Śmierć Sue nie jest jednak wcale końcem wstrząsających zdarzeń. Niebawem zabójca zagraża bowiem życiu bliskiej osoby kolejnego superbohatera. Od tej pory już nikt nie może czuć się bezpieczny. Nadzwyczajne moce, jak się okazuje, nie gwarantują spokoju. „Kryzys tożsamości” łączy w sobie historię detektywistyczną (vide śledztwo w sprawie zabójstwa pani Dibny) z sensacją (akcja gna na złamanie karku, a jej zwroty są w stanie przyprawić o zawrót głowy), ale niezwykle ważną rolę odgrywają również pogłębione portrety psychologiczne najważniejszych bohaterów. To, co przydarzyło się żonie Ralpha, Brad Meltzer traktuje jako punkt wyjścia do opowieści o nierzadko bardzo skomplikowanych relacjach łączących innych superbohaterów. Służą temu kolejne epizody, w których na plan pierwszy wybijają się Green Arrow i jego syn, Robin i jego ojciec (z bardzo wyrazistym Batmanem w tle), Kapitan Atom i jego eksżona Jean Loring.

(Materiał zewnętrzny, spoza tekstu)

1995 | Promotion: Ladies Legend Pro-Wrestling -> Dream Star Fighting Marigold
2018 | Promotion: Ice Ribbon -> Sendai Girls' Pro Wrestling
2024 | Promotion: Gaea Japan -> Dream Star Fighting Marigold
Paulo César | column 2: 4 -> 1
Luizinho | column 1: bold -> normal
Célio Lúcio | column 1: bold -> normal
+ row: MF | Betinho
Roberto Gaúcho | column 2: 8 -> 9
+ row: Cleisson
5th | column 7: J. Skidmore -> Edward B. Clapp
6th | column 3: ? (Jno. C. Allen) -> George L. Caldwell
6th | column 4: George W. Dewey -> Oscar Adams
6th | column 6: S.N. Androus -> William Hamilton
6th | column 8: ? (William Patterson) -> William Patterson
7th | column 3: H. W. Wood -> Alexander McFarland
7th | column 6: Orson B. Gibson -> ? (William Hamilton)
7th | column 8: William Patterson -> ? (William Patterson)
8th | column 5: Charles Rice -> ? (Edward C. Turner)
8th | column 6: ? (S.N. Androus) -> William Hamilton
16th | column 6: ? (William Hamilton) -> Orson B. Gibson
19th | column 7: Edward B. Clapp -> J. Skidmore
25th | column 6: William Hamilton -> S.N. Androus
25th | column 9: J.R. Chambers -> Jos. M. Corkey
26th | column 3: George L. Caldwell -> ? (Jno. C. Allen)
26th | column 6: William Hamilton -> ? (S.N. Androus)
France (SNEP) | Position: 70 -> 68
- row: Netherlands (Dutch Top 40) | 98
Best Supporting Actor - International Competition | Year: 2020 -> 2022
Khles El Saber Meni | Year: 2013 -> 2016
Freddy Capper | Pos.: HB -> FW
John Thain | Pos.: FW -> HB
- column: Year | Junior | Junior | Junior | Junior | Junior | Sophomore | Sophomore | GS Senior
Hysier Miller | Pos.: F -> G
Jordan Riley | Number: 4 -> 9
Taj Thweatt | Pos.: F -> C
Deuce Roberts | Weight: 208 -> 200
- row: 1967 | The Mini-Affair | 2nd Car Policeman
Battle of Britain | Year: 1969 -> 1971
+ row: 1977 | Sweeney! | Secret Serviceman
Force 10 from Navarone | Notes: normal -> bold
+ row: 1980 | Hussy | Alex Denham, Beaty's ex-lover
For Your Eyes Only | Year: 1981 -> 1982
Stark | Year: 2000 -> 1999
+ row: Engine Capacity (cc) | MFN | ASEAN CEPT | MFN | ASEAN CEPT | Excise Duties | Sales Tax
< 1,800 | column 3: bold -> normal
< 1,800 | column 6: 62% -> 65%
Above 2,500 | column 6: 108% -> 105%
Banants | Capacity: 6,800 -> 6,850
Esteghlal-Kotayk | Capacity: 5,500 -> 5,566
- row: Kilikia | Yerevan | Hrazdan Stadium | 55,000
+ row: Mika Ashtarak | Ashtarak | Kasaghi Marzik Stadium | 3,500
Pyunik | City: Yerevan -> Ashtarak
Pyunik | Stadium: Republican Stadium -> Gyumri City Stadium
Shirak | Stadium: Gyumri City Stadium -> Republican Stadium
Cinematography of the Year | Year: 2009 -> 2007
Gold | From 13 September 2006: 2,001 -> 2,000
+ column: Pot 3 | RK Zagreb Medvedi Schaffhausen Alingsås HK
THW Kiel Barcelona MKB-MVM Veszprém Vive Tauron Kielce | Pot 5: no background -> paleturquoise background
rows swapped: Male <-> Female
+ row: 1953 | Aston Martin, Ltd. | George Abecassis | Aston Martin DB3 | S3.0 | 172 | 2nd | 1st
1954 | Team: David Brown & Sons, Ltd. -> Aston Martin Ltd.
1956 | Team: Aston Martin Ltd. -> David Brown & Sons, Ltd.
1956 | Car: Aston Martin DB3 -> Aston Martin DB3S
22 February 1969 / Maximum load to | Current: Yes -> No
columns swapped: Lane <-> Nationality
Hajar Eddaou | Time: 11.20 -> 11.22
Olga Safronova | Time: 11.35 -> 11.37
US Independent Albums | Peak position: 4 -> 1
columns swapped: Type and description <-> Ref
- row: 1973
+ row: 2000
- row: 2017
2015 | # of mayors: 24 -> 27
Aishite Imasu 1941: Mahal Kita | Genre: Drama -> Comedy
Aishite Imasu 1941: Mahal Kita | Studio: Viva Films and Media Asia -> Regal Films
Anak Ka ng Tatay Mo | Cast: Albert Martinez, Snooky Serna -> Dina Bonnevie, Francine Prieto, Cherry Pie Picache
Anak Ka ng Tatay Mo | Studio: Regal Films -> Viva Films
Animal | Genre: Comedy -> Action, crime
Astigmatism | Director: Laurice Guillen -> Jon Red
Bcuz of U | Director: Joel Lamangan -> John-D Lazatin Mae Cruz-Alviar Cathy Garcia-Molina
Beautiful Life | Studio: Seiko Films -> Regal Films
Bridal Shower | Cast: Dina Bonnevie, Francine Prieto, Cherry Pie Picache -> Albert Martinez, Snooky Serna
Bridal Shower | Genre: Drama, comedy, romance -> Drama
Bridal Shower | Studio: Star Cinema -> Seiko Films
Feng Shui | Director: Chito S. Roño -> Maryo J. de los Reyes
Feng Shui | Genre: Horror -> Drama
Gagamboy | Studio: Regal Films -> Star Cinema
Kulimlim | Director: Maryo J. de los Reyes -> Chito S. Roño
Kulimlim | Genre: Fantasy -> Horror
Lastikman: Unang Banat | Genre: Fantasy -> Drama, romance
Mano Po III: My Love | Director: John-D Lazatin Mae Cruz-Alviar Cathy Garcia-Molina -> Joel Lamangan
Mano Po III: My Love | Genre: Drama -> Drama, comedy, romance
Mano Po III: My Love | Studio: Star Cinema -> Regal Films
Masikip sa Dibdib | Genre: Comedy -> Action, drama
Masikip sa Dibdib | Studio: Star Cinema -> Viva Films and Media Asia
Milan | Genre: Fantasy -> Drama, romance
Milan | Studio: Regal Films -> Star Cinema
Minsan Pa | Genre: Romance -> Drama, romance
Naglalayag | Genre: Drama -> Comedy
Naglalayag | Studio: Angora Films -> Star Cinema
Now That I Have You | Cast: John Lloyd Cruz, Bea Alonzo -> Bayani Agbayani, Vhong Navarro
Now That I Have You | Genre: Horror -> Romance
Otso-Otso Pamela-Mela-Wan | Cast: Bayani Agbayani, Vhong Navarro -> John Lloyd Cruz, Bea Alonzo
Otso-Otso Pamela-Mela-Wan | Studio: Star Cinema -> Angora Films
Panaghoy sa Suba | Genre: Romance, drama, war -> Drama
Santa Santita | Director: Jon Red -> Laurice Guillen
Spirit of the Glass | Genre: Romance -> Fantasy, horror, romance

Ba! scenarzysta, starając się uczłowieczyć obecne na kartach komiksu postaci, rozbudowuje także wątek jednego z łotrów – Kapitana Bumeranga, który jest tak żałosny, że aż wzbudzający litość i współczucie. Inna sprawa, że podobne odczucia zaczynają od pewnego momentu towarzyszyć czytelnikom także odnośnie bohaterów, którzy z definicji powinni być pozytywni. I choć takimi – w zasadzie – nie przestają być, to mimo wszystko na spiżowych posągach niektórych z nich zaczynają pojawiać się rysy. Wszystko za sprawą tajemniczego zdarzenia z przeszłości.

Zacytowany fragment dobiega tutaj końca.